論理構成がわかりやすく踏み込んだ判決が続く知財高裁の判決を中心に、感想などをつづった備忘録。

実用品である装置の著作物性の判断事例

2011-09-10 15:29:21 | 著作権法
事件番号 平成22(ワ)5114
事件名 損害賠償等請求反訴事件
裁判年月日 平成23年08月19日
裁判所名 東京地方裁判所  
裁判長裁判官 大須賀滋

ア そもそも,著作権法は,著作権の対象である著作物の意義について「思想又は感情を創作的に表現したものであって,文芸,学術,美術又は音楽の範囲に属するものをいう。」(著作権法2条1項1号)と規定しているのであって,当該作品等に思想又は感情が創作的に表現されている場合には,当該作品等は著作物に該当するものとして同法による保護の対象となる一方,思想,感情若しくはアイデアなど表現それ自体ではないもの又は表現上の創作性がないものについては,著作物に該当せず,同法による保護の対象とはならないとするものと解される。

イ そこで検討すると,反訴原告装置は,前記第4の1(1)の前提事実でみたとおり,人が中に入り,布の反力によって体が支えられる状態を体験することができる装置として考案されたものである。反訴原告装置は体験装置として使用され,人が中に入った状態では,様々な形態をとるし,また,中に入った人は日常生活では感じることのできない感覚を味わうことができる。このように,反訴原告装置は,体験装置として独創的なものと考えられるが,反訴原告が本訴において著作物として主張するのは,上記のような動的な利用状況における創作性ではなく,反訴原告装置目録において示された静的な形状,構成(反訴原告装置)の創作性である
したがって,以下では,反訴原告装置目録において示された反訴原告装置の著作物性について検討する。
 ・・・
 しかし,反訴原告装置の前記(1)ウの形状,構成は,次に述べるとおり,創作性を基礎付ける要素となっているものと考えられる。

d 反訴原告装置の創作性
 反訴原告装置の上辺部分の形状は本体部分及び二重化部分が一体となって,中央部分から両端部分にかけて反った形状として構成されており,神社の屋根を思わせる形状としての美観を与えている。
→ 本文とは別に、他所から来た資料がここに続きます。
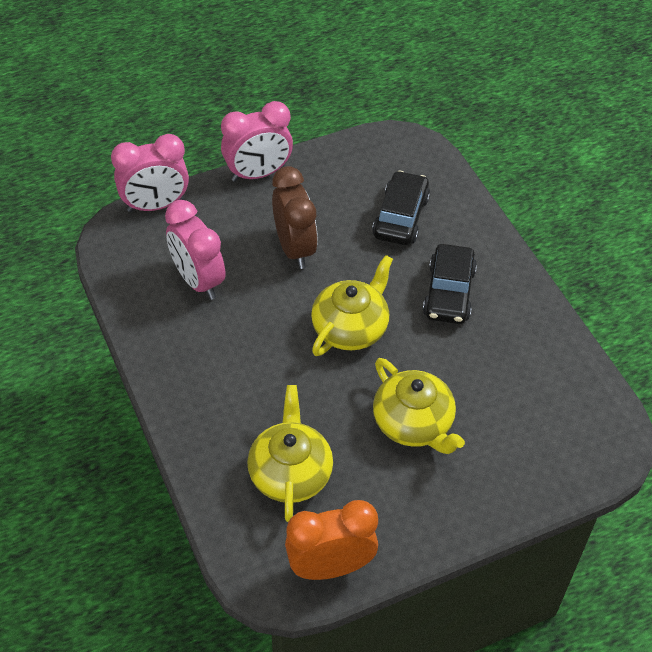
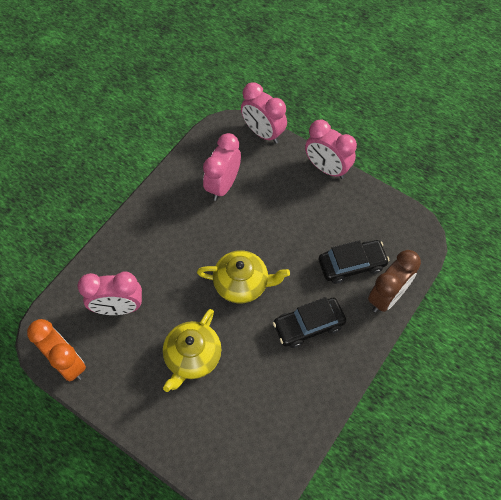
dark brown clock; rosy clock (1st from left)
さらに,反訴原告装置の左右両端部分は,垂直に対しやや傾いて上の方へ広がり,上辺の反りの部分と合わせて日本刀の刃先の部分を思わせる形状となっている
 反訴原告装置は,これらの点に独自の美的な要素を有しており,美術的な創作性を認めることができる

・・・

エ したがって,反訴原告装置は,前記イdでみた点における限りで創作性があるものとして,著作物性が認められ,反訴原告は,反訴原告装置の制作者として反訴原告装置について著作権を有する。

オ この点に関し,反訴被告は,反訴原告装置は実用品であって,著作物として保護されるためには,その機能性又は実用性から独立した美的創作性を有することを要するが,反訴原告装置の表現上の特徴として挙げることのできる点は,いずれも機能性又は実用性からの帰結にすぎないと主張する。
 確かに,前記のとおり,反訴原告装置は人が中に入り反力を体験することができる装置として考案されたものであり,この意味で実用性を有するものということができる。しかし,前記第4の1(1)前提事実ウでみた反訴原告装置の制作過程に照らすと,反訴原告装置は,各別にその形態(傾き,くびれ,曲線等)を調整して制作されるものと認められ,画一的かつ機械的な大量生産を予定しているものではないということができる上,反訴原告装置の具体的表現のうち,創作性が認められる部分は,反訴原告装置の機能又は目的から不可避の結果として生じたものではなく,その表現に選択の幅が認められるものであって,前記1ウ(ウ)のとおり,反訴原告自身が「日本的な美しさ」を表現するためにそのような形状を選択している旨述べるなど,美的表現の追求の結果として生じたものとみることができるものであるから,反訴被告の主張は当たらず,前記エの認定は左右されない。